If you want to convert people to your opinion, chances are good you will tell them what is wrong or right. Research on observational learning has shown that ‘telling’ does not work.
http://www.psychologytoday.com/blog/do-the-right-thing/201407/giving-people-advice-rarely-works-does
Due to evolution and having a specific gene called FOXP2, we acquired the skill of language (verbal and non-verbal). We are able to convey huge pockets of information with a few sounds (words and gestures); whereas animals have to rely mainly on body language.
How well do we apply the skill of effective communication?
In general, communication does not seem to happen very effectively, since we often experience miscommunication, which leads to misunderstanding. I think communication is relevant for primarily two reasons: the first reason is in order for us to connect with other people by using empathy and reflection; the second reason is for us to work towards achieving a task by sharing information. Therefore, the way in which people choose to communicate, will affect the connection or the task. According to Marston’s DISC research, there are 4 types of human behaviour. Types 1, 2 and 3 can be grouped as behaviour that is ruled by the fearful ego. Type 4 is ruled by unconditional love.
Type 1 uses ‘blaming, naming and shaming’. This person wants to be in control and has a need to be right. They only focus on the task and often force their opinions onto other people. It is all about THEIR way; they want to tell others what is right and how to do things. There is very little to no empathy present, thus they are incapable of connecting with other people in a meaningful way or on an emotional level.
Type 2 is ‘the victim’ who has a need for sympathy. There is no task in mind and the connection with people is very low. This can also display passive aggressive behaviour. This person fears change or new information.
Type 3 is the ‘people pleaser’. This person needs to be liked and will please others in order to be liked and accepted. The connection with people is therefore high, but the completion of the task is often low. These people very often bank resentment as a result of not being able to say ‘no’, which leads to taking on too much.
Type 4 is solution-orientated person with an open mind and makes a strong connection with people as well. There is a strong need for collaboration, transparency and solutions. They know how to empathise, they know how to set clear boundaries and to successfully complete a task which is to the benefit of all. They see every interaction as an opportunity to work towards a win-win solution. They see everybody as equal and apply good listening skills. They will first ask questions to bring understanding before they share their opinion. This type of behaviour will not tell others what to do, but instead ask them what they think is the best for them. This type displays emotional intelligence.
Type 1 is often seen in the corporate world as strong bosses who indoctrinate and rule by fear. Religion has its fair share of Type 1 as well. The preacher that tells the congregation what is wrong and right according to God’s law; indoctrinating fear and guilt amongst the followers. People who are buying into this form of control, will display Type 3 behaviour. They fear that their boss or God will not like them and thus they concede by not honouring their own boundaries.
Fear ultimately originates from irrational beliefs. This can cause tremendous emotional suffering. I have observed that many Christians have a “swinging” behaviour. The behaviour usually starts with trying to “be nice” to other people (Type 3); then, when this approach is unsuccessful, they might swing into either the victim (Type 2) or into aggression (Type 1). When they manage to get their point across (usually by naming, blaming or shaming), they feel bad about their behaviour and then they ‘swing’ back to pleasing others. [The ‘swing’ can also start in Type 1 and go to Type 3 and back to Type 1).

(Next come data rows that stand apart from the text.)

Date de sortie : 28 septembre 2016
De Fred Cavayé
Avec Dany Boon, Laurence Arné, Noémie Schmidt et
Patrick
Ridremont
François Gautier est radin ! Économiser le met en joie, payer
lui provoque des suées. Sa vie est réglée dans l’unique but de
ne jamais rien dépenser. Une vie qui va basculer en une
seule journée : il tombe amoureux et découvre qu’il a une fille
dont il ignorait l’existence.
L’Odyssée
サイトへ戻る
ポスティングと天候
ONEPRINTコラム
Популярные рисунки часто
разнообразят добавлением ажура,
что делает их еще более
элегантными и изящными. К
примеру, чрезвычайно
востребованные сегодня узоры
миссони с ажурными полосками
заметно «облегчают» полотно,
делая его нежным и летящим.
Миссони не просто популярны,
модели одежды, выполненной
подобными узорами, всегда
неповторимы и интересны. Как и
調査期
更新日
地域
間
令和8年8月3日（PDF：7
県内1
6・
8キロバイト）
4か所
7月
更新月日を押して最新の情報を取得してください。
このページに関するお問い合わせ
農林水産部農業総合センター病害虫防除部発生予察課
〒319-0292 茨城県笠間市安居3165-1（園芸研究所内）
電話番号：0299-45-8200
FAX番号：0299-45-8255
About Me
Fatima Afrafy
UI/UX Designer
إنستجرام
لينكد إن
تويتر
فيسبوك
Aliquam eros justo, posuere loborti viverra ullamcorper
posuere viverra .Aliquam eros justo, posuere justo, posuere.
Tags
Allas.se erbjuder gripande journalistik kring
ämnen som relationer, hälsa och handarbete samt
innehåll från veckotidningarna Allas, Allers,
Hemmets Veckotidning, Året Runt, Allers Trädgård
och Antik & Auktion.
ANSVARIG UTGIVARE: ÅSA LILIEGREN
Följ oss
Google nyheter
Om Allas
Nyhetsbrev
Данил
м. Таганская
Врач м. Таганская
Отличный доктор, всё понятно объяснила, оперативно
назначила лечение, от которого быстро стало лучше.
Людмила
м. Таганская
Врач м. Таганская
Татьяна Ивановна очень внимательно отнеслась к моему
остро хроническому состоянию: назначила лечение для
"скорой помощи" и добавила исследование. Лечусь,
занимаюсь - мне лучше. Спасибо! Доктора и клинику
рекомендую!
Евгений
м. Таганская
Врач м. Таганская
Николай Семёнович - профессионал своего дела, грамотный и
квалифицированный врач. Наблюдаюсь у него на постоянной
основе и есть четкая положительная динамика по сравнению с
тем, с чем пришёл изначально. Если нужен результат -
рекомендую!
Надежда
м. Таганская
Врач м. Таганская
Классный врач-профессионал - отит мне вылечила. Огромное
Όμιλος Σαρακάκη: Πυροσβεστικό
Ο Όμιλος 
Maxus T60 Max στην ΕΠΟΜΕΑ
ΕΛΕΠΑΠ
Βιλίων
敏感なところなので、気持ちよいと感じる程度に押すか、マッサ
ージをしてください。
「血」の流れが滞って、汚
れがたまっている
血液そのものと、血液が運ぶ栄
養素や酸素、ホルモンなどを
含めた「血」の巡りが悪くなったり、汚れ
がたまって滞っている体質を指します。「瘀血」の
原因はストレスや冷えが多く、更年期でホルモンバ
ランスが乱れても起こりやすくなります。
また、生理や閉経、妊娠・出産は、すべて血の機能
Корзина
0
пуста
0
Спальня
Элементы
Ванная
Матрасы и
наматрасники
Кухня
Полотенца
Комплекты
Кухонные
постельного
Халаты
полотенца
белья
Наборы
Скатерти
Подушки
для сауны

This “swinging” creates a lot of stress within relationships, because the behaviour is inconsistent and unpredictable. This behaviour pattern is typical of someone who is living in fear - fear that people might not like them or does not approve of them; or fear of being out of control; or a fear of change.
In the church, preaching is done with the Type 1 behaviour – task orientated (“You must repent!”) – and it often evokes fear in the congregation who is behaving in Type 3 – connecting with the minister/priest and others due to the need for approval. Thus no opportunity or space is created for independent thinking or questioning. The ‘Truth’ (?) is told or instructed (forced, even) to the congregation and people just believe blindly. In a religious community it works tremendously well, but the moment someone steps into a non-believers environment, the preaching in Type 1 does not deliver good results due to the lack of connection. Preaching is task orientated with neither any real emotional connection, nor with respect or appreciation for another’s beliefs.
I had many experiences with people, often religious, who desperately tries to convince me to believe what they believe. I have attempted to explain that I have created my own beliefs and religion does not work for me anymore…but to no avail. I have discovered that we can only reason with people who are open enough to think differently.
“People don’t want to hear the truth because they don’t want their illusions destroyed.” ~ Friedrich Nietzsche.
How we behave is a choice. Wouldn't it be great if we all could just do Type 4 behaviour, no matter what our beliefs are?